The victory over Zimbabwe, although achieved with much greater effort than any of Pakistan’s past victories against this country in this competition, comes as a huge relief. It was a do or die game and Pakistan did do, if only just.
The huge problem Pakistan is facing at the top of the batting order shows no sign of abating. 14 for 2 after the first 10 overs against what can only be described as a modest attack is ridiculous by any standards and unless there is a massive improvement in the way Pakistan’s top four batsmen bat, the future is bleak. Misbah played an excellent innings although his very slow progress must have put great pressure on those who followed him.

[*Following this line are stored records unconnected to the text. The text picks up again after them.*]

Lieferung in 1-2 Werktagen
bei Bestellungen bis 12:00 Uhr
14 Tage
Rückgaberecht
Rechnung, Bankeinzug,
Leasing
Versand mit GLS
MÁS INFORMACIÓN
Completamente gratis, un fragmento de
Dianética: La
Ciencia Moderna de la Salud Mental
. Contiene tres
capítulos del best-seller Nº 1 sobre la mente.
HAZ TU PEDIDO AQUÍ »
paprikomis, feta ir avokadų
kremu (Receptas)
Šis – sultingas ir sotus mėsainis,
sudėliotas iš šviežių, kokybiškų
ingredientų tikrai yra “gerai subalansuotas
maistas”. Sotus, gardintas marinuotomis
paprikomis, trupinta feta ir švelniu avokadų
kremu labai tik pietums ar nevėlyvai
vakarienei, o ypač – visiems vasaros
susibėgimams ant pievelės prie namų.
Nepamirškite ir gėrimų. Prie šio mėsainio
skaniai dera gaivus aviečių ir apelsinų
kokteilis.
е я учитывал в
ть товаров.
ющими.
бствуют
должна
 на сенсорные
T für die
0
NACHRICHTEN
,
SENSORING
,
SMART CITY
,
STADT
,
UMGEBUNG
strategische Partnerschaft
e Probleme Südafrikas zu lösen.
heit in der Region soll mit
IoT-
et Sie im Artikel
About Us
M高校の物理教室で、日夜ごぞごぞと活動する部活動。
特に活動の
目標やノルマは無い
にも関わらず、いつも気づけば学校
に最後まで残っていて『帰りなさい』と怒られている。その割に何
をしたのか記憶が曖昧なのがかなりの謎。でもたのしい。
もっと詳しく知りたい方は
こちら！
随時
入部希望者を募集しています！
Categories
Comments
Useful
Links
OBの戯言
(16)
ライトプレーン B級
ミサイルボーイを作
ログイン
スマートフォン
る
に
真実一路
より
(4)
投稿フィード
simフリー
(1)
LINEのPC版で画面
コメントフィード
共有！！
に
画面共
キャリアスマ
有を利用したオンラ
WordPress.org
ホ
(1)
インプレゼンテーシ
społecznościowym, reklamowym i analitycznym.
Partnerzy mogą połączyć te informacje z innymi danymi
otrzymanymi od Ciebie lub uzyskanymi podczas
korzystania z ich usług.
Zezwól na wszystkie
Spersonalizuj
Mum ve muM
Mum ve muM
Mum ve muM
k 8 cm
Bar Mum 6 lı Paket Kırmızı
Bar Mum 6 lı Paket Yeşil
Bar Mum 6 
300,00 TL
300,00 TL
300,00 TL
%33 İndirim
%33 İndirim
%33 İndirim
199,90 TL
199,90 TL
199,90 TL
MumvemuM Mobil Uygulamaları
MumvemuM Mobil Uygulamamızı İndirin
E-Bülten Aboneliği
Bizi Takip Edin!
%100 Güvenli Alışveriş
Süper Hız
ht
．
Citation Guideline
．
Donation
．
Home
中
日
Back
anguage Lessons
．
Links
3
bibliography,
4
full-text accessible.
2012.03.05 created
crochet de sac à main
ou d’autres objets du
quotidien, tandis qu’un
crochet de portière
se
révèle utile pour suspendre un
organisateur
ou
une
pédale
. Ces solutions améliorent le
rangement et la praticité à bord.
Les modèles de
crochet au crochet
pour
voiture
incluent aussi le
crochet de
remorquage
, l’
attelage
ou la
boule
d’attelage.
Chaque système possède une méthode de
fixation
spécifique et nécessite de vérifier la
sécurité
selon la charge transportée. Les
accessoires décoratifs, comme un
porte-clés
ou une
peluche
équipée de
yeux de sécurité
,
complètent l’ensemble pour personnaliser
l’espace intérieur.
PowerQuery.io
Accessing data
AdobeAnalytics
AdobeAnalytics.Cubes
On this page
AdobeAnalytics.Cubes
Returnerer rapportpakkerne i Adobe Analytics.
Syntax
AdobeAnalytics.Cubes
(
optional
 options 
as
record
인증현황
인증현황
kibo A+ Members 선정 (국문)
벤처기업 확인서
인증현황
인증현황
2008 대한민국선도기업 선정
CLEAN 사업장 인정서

Wahab Riaz was excellent with both bat and ball and it was his superb cameo of 54 towards the end of the Pakistan innings that gave Pakistan a score which, in the end, was just barely defendable.
I am not quite sure what was the basis on which it was decided to play Nasir Jamshed again in this match when it was clear in the West Indies game that he was not yet ready for this level. There must have been quite a few practice sessions between the West Indies and Zimbabwe matches and it would be interesting to know what the tour selectors saw in these sessions that convinced them that Nasir should play. By playing him when he is so clearly not ready they are doing Pakistan, themselves, the team and above all Nasir himself, no favours. For the next game there would appear to be no alternative but to bring in Sarfraz and ask him to open as well as keep wickets, thus freeing Umar Akmal as an outfielder which should boost Pakistan’s dismal fielding standard.
The game against the UAE has to be won and won handsomely, for it quite possible that in the end it may come down to run rates between Pakistan, Ireland and the West Indies. The top order batting now simply has to click.